Schedulers can spend up to 6 hours a day calling, emailing, and texting in order to staff shifts. This is a slow and redundant process, which leads to missed staffing opportunities.
On average, companies only staff 85% of their shifts.
When the state of a patient changes, nursing supervisors and staffing coordinators have to quickly update their staff. Missed phone calls and cryptic text messages can lead to miscommunications, which causes unnecessary time and travel expenses and creates friction between the back office and the field.
80% of phone calls go to voicemail. 50% of voicemails never get returned.
Unexpected issues or changes in the home can reduce quality of care for patients. Reporting a wound or irregular vital signs, updating a patient's records with a doctor's order, and keeping up with the latest plan of care can take time away from patient care.
Having employees up-to-date on their certifications and compliance keeps operations running smoothly. Helping field employees and clients stay safe in the event of an emergency is a time-sensitive operation. These are necessary interruptions that take significant time away from your office staff. What's unnecessary is making your staff go one-by-one down a call roster (which is often out of date) to perform this job.

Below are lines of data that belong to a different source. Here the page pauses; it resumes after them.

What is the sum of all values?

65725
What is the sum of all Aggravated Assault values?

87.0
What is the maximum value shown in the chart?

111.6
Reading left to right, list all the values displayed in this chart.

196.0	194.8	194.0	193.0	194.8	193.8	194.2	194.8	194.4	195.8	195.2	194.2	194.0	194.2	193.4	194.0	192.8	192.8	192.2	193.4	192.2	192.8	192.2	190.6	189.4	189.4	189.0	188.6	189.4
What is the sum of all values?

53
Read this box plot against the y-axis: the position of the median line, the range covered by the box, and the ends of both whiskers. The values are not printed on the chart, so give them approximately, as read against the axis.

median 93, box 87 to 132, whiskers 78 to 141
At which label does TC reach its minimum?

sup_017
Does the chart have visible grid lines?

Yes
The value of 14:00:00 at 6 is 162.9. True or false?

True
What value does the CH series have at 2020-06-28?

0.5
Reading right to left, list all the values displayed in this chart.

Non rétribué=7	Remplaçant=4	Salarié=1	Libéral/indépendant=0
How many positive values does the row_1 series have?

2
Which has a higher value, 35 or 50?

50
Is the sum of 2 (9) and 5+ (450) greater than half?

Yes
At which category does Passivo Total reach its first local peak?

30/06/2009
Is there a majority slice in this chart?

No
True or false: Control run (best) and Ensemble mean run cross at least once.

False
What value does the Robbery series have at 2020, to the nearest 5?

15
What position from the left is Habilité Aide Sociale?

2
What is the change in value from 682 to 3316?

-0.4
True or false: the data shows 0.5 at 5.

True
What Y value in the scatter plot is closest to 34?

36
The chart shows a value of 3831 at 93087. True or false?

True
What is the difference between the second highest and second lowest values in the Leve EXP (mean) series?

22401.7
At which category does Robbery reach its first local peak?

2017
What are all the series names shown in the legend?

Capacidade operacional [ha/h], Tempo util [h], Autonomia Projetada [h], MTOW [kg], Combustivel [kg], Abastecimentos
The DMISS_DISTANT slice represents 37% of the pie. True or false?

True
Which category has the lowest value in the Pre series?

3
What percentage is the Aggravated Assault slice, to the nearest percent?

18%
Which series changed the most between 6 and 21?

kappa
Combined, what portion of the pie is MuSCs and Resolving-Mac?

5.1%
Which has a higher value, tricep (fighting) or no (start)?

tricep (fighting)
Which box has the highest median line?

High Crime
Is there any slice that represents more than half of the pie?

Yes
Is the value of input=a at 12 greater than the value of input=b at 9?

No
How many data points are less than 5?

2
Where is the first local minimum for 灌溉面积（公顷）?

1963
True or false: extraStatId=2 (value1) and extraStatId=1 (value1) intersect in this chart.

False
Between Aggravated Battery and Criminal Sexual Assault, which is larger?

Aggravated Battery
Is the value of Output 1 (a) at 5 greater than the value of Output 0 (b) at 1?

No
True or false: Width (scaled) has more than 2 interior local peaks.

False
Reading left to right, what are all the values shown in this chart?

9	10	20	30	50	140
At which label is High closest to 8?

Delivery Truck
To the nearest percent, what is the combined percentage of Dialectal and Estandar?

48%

Failure to perform these jobs effectively can result in warnings, penalties, and license revocations by the Department of Aging and Disability Services.
Every time a scheduler offers a shift to a field employee, they are supposed to document whether the shift was accepted or declined...but most of the time this doesn't happen. This puts you in a very difficult legal situation if the field employee ever decides to file for unemployment, because in most cases the judge will side with the employee.
3% of all unemployment claims are fraudulent, and without supporting documentation you could be losing 10s or 100s of thousands of dollars each year.